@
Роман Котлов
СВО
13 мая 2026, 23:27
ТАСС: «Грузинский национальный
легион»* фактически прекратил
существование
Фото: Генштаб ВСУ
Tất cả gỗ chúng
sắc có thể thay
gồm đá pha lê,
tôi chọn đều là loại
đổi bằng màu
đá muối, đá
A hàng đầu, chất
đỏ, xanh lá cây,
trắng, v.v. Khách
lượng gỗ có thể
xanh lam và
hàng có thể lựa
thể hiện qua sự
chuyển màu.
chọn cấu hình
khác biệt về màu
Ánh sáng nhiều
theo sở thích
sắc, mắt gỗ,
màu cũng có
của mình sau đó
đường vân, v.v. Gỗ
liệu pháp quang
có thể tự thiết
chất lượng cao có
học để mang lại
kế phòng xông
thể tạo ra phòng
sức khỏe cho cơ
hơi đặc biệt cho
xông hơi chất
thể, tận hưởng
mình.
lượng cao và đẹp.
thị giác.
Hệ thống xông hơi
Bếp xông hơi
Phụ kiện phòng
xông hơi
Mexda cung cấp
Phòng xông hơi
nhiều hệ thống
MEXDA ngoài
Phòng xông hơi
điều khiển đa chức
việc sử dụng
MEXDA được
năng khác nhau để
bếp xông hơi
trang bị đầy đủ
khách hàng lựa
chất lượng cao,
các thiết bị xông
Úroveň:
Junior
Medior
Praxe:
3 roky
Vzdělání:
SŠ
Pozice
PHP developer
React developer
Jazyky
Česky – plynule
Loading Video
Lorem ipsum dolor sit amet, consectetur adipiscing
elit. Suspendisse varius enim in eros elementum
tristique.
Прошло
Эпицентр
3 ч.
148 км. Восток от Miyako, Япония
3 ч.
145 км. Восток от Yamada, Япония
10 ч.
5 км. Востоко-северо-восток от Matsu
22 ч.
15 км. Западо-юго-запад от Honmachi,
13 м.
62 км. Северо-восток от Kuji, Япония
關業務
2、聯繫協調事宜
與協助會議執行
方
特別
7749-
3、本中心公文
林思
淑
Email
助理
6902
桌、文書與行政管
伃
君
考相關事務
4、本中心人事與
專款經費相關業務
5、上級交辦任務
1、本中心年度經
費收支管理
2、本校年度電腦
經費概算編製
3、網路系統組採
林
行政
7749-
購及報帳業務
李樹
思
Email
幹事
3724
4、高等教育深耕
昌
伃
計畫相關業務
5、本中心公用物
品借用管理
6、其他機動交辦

▬▬▬▬▬▬

— INSTRUCTION —
Exactly as written, please transcribe the lines from the start of the records above to the line that holds "PHP developer", both ends included.

— WRITTEN RESPONSE —
@
Роман Котлов
СВО
13 мая 2026, 23:27
ТАСС: «Грузинский национальный
легион»* фактически прекратил
существование
Фото: Генштаб ВСУ
Tất cả gỗ chúng
sắc có thể thay
gồm đá pha lê,
tôi chọn đều là loại
đổi bằng màu
đá muối, đá
A hàng đầu, chất
đỏ, xanh lá cây,
trắng, v.v. Khách
lượng gỗ có thể
xanh lam và
hàng có thể lựa
thể hiện qua sự
chuyển màu.
chọn cấu hình
khác biệt về màu
Ánh sáng nhiều
theo sở thích
sắc, mắt gỗ,
màu cũng có
của mình sau đó
đường vân, v.v. Gỗ
liệu pháp quang
có thể tự thiết
chất lượng cao có
học để mang lại
kế phòng xông
thể tạo ra phòng
sức khỏe cho cơ
hơi đặc biệt cho
xông hơi chất
thể, tận hưởng
mình.
lượng cao và đẹp.
thị giác.
Hệ thống xông hơi
Bếp xông hơi
Phụ kiện phòng
xông hơi
Mexda cung cấp
Phòng xông hơi
nhiều hệ thống
MEXDA ngoài
Phòng xông hơi
điều khiển đa chức
việc sử dụng
MEXDA được
năng khác nhau để
bếp xông hơi
trang bị đầy đủ
khách hàng lựa
chất lượng cao,
các thiết bị xông
Úroveň:
Junior
Medior
Praxe:
3 roky
Vzdělání:
SŠ
Pozice
PHP developer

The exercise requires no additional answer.